The whole listing that follows is to be restated word for word, images excluded.

(Exercise data Opens)

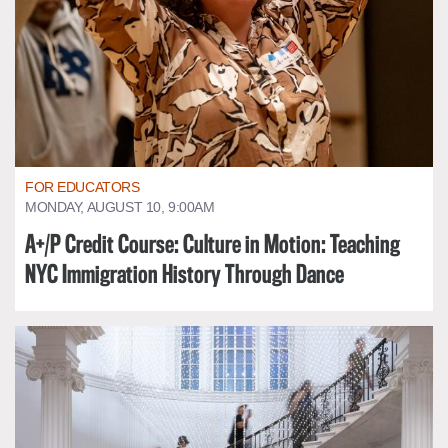
FOR EDUCATORS
MONDAY, AUGUST 10, 9:00AM
A+/P Credit Course: Culture in Motion: Teaching
NYC Immigration History Through Dance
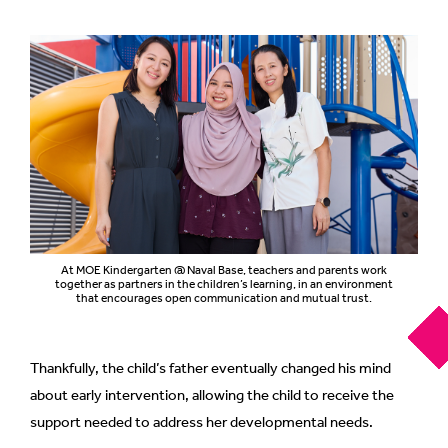
At MOE Kindergarten @ Naval Base, teachers and parents work
together as partners in the children’s learning, in an environment
that encourages open communication and mutual trust.
Thankfully, the child’s father eventually changed his mind
about early intervention, allowing the child to receive the
support needed to address her developmental needs.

(Exercise data Closes)

# [Reply]
FOR EDUCATORS
MONDAY, AUGUST 10, 9:00AM
A+/P Credit Course: Culture in Motion: Teaching
NYC Immigration History Through Dance
At MOE Kindergarten @ Naval Base, teachers and parents work
together as partners in the children’s learning, in an environment
that encourages open communication and mutual trust.
Thankfully, the child’s father eventually changed his mind
about early intervention, allowing the child to receive the
support needed to address her developmental needs.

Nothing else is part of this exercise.